Isiah Kiner-Falefa had an absolutely wild time battling sun in center field vs Angels

Minnesota Twins v New York Yankees
Minnesota Twins v New York Yankees / Elsa/GettyImages

From the same chaotic writer's room that brought you "Isiah Kiner-Falefa pitching, maintaining 0.00 ERA for the Yankees" last week, it's ... IKF in center field!

While Kiner-Falefa might not be a big-league regular anymore, and may never have had the bat to hold down the gig on a contending team in the first place, the Yankees have decided they can't live without him and his $6 million salary this season.

Now, he's primarily (???) an outfielder, and he's getting the test of his life on Thursday in the sun field.

It all began in the third inning, when Taylor Ward lifted an easy fly to center with two men on and one out.

Well, it would've been an easy fly for an experienced outfielder dealing with normal shadows.
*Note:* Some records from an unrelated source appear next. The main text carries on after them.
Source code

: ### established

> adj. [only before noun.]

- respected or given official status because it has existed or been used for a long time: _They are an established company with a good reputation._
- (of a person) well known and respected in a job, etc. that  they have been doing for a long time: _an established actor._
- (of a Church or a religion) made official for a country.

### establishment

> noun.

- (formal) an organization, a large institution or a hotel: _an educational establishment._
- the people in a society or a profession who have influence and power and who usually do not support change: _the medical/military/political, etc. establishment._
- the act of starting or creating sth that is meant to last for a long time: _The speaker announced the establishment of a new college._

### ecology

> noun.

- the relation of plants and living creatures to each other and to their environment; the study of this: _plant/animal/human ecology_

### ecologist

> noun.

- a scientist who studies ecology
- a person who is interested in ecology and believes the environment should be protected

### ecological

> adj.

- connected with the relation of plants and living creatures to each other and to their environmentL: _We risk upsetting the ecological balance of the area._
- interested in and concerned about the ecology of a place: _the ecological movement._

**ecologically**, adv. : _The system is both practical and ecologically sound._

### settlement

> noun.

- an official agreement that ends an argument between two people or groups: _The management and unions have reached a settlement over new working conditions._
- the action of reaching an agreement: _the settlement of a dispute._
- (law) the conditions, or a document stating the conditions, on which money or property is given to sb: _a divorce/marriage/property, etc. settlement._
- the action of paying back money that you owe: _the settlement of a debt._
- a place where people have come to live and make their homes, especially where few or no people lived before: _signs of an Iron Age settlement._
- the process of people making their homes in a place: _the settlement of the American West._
Kiner-Falefa broke back, broke forward, battled the sun, took a stab ... and caught it. Without that out, who knows whether Nestor Cortes Jr. is able to win the resulting battle against Shohei Ohtani and get out of the inning? At the very least, a run or two has scored, and he's got another out to get.

Then, the very next inning, Kiner-Falefa outdid himself, breaking back again on a Hunter Renfroe pop, but eventually full-on sprinting, then diving towards the infield, to make the catch.

Yankees center fielder Isiah Kiner-Falefa had an absolute sun circus on Thursday

(The, uh, the Statcast catch probability on that play was 99%.)

This was the equivalent of sprinting back 20 yards from the line of scrimmage in Madden to confuse the defense and spring yourself for a touchdown run, but ... hey, it worked! The less we see of it, the better, but the out was recorded. That's more than you can say for Aaron Hicks' journey into the sun field in Cleveland last week.

Say what you will about the first two catches, though. The third was sterling, by any calculation. The Angels put up two runs in the fifth inning, the second of which came on what really should've been a two-run double in the gap to set up Ohtani -- if not for IKF's backhand.

Add Kiner-Falefa's pitching stats, and suddenly, his 2023 contributions to the Yankees have become a pretty impressive sideshow.